_Texte fourni_
▬▬▬

27 septembre 2015

Entrevue avec Philippe Falardeau (Guibord s’en va-t-en guerre)

À quelques semaines des élections et à quelques jours de la sortie de Guibord s’en va-t-en guerre, nous avons eu le plaisir de nous entretenir avec son réalisateur. Nous avons bien évidemment parlé de son film, de politique ainsi que des hommes et femmes qui la pratiquent… mais également des électeurs et de leurs responsabilités!

Guibord s’en va-t-en guerre est un film qui parle de politique. Dans 95% des cas, au Québec, quand on fait un film politique, il est question de souverainisme. Ce n’est pas le cas ici… même si un personnage s’appelle Souverain!
Ce qui n’est pas banal!

(rires) Ce n’est d’ailleurs probablement pas un hasard!
Non!

Mais pourquoi justement avoir fait ce choix?
Parce que c’est un cul-de-sac qui m’aurait forcé à me positionner et je n’avais pas envie de ça. Peut-être que la question nationale a fini par polluer tout le reste. On a l’impression qu’on ne peut aborder aucune question politique sans d’abord se positionner par rapport à la question de l’indépendance du Québec. Je n’avais pas envie d’aller là car ça aurait fixé à la fois la politique et le film dans quelque chose qu’on ressasse depuis 45 ans. J’avais envie d’autre chose. En appelant Souverain Souverain, je fais un clin d’œil à ça, mais je lui donne aussi une sorte de désinvolture et de liberté de penser. Pour moi, c’est un peu ça aussi la souveraineté. Ce n’est pas parce qu’on est pas totalement indépendant au niveau des pouvoirs législatifs qu’on ne peut pas penser différemment du restant du Canada. On oublie aussi que souveraineté n’égale pas forcément indépendance. La souveraineté, c’est le siège du pouvoir et en ce moment, dans les démocraties, c’est le peuple qui est souverain. Pour moi, ce sont des questions plus fondamentales lorsque vient le temps d’aborder la politique, que de savoir si le Québec va se séparer du Canada un jour… Peu importe ma propre opinion. Les gens ne la connaissent pas et ils seraient peut-être surpris de le savoir. Je trouvais ça plus riche, et ça fait aussi un film qui voyage mieux.

▬▬▬

(Entrées brutes)
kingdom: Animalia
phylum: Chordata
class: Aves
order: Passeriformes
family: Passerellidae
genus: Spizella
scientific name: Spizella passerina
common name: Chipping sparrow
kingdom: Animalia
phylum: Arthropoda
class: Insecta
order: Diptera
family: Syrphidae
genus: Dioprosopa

▬▬▬

_Tâches à réaliser_
1. Extrayez de l'entrevue avec Philippe Falardeau le passage allant de « Entrevue avec Philippe » jusqu'à « n’est pas banal! ».
2. Selon l'entrevue avec Philippe Falardeau, qui est souverain en ce moment dans les démocraties ?
Ces entrées proviennent d'une autre source.

_Corrigé des tâches_
1.
Entrevue avec Philippe Falardeau (Guibord s’en va-t-en guerre)

À quelques semaines des élections et à quelques jours de la sortie de Guibord s’en va-t-en guerre, nous avons eu le plaisir de nous entretenir avec son réalisateur. Nous avons bien évidemment parlé de son film, de politique ainsi que des hommes et femmes qui la pratiquent… mais également des électeurs et de leurs responsabilités!

Guibord s’en va-t-en guerre est un film qui parle de politique. Dans 95% des cas, au Québec, quand on fait un film politique, il est question de souverainisme. Ce n’est pas le cas ici… même si un personnage s’appelle Souverain!
Ce qui n’est pas banal!

2. C'est le peuple qui est souverain.